Audrey yang baru keluar dari ruangan Juna, langsung berjalan cepat menghampiri Laras. "Aku tidak menyangka dokter Laras anak Jendral bintang 2, habis dokter Laras tidak terlihat menonjol, tidak ada mobil dan tinggal di rumah minimalis, itupun juga ngontrak."
"Yang Jendral itu papa saya, dok, bukan saya. Tidak membawa mobil, bukan berarti tidak punya mobi kan, dok?" ucap Laras sambil berjalan kembali.
"Hahaha bener juga, anda." ujar Audrey, sambil mengikuti langkah kaki Laras. "Tapi, bukan karena anda anak adopsikan dok?"
Laras terkekeh kecil mendengarnya. "Meski saya anak adopsi, saya punya hak yang sama dengan anak kandung. Buktinya nama lengkap saya Larasati Notonegoro, sama dengan adik saya Radja Alam Notonegoro, kami punya nama keluarga yang sama. Apa ada masalah dengan anda?" ucap Laras tenang. "Dan saya juga punya hubungan yang lebih dekat dengan Letnan Arjuna, karena papa kandung Letnan Arjuna masih keluarga dengan papa saya, sama-sama Notonegoro." ucap Laras dengan senyum bangga pada Audrey.
Laras tidak pernah suka membanggakan keluarga atau harta, tapi Laras juga tidak suka dengan tipikal orang yang berusaha menjatuhkan mental seseorang.
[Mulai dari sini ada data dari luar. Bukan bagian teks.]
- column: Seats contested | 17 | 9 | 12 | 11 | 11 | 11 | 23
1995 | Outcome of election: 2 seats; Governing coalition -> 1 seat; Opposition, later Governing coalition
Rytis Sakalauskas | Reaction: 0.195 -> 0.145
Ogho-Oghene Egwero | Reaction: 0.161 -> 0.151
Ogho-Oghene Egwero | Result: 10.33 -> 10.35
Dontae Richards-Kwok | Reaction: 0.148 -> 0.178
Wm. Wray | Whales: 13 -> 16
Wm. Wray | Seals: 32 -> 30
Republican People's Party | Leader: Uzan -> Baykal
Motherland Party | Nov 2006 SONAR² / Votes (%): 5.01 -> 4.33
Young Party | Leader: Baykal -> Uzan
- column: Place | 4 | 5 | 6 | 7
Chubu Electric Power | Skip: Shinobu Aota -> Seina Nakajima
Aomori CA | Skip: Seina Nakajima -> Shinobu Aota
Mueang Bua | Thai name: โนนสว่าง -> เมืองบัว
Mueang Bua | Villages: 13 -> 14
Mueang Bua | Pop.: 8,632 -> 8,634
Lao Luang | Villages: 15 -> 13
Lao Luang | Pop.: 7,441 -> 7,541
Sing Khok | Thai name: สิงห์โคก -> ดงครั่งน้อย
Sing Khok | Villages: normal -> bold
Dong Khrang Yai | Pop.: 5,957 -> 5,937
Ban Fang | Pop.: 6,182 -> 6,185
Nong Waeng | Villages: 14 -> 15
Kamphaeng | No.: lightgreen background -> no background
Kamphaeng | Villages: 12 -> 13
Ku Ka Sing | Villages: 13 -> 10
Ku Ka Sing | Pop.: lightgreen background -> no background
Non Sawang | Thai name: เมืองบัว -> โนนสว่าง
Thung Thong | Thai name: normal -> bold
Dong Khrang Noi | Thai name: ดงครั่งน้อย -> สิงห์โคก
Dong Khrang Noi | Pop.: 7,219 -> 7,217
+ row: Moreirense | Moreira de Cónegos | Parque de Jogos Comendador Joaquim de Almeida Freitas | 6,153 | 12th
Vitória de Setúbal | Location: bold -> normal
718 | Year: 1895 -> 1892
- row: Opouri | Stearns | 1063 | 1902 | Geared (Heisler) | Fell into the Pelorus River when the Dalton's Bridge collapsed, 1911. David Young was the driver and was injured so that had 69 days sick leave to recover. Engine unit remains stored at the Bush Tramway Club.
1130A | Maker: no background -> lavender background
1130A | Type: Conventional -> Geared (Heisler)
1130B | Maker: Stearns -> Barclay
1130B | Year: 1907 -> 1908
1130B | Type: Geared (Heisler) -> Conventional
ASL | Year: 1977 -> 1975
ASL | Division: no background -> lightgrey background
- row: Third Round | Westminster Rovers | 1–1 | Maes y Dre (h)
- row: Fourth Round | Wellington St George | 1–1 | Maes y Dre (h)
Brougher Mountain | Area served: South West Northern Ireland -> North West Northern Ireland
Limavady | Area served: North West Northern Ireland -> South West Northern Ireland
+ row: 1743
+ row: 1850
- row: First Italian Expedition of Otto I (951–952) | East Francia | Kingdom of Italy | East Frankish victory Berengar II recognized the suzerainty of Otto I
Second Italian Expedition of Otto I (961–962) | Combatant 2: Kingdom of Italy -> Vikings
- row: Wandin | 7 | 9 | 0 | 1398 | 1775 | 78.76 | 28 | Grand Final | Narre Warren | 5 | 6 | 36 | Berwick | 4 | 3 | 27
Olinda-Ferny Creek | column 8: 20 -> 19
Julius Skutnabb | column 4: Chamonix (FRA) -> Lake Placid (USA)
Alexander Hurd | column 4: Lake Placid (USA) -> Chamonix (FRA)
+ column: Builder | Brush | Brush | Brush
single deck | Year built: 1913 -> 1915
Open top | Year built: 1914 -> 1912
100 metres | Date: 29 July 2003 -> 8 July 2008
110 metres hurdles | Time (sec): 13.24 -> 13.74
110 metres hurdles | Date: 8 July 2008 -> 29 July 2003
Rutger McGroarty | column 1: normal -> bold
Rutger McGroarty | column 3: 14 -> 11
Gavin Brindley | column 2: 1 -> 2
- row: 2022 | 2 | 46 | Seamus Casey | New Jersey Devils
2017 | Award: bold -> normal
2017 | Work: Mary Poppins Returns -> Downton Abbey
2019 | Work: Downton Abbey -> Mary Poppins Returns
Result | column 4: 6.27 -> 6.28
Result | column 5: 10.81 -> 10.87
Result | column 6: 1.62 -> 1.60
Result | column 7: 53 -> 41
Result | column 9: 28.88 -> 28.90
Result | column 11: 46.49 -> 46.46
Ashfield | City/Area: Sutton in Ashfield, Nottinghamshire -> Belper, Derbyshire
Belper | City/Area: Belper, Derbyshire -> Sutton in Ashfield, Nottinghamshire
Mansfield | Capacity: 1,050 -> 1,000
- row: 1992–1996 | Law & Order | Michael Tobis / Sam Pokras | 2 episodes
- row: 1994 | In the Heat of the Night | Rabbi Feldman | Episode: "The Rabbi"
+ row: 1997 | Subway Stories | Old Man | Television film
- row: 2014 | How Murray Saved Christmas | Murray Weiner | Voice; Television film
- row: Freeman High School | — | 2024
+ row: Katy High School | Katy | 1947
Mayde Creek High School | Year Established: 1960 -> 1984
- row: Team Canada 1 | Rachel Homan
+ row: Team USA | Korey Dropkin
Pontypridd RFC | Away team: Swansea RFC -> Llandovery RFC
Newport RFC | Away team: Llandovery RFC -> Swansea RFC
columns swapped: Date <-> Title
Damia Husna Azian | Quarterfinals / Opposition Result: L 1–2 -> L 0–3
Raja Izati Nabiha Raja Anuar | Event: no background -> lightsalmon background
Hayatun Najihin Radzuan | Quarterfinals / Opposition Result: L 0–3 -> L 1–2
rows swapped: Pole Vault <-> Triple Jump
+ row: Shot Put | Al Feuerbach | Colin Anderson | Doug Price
Seperti yang dilakukan mama Hanum, menjatuhkan mental ibu kandungnya hingga insecure dan meninggalkan Rio, padahal sedang hamil dirinya dan adik kembarnya.
Laras sudah bisa mencium gelagat tidak beres dari dokter Audrey, saat dia tiba-tiba membahas dirinya yang anak adopsi.
"Tapi mengapa Anda tinggal terpisah, dari keluarga. Apa benar yang saya denger, kalau anda tidak dalam hubungan yang baik dengan keluarga."
"Siapa bilang, saya hanya tidak suka hidup dengan bayang-bayang nama besar keluarga. Karena akan berpeluang dikelilingi orang-orang yang tidak tulus, yang hanya menjilat saya karena nama besar orang di belakang saya. Permisi, saya harus kembali bekerja," ucap Laras yang langsung masuk ke ruangannya.
**
"Kamu tahu gak, kalau dokter Audrey suka sama kamu, apalagi sebentar lagi pangkat kalian sama." ucap Laras sambil mengoleskan salep pada luka Juna.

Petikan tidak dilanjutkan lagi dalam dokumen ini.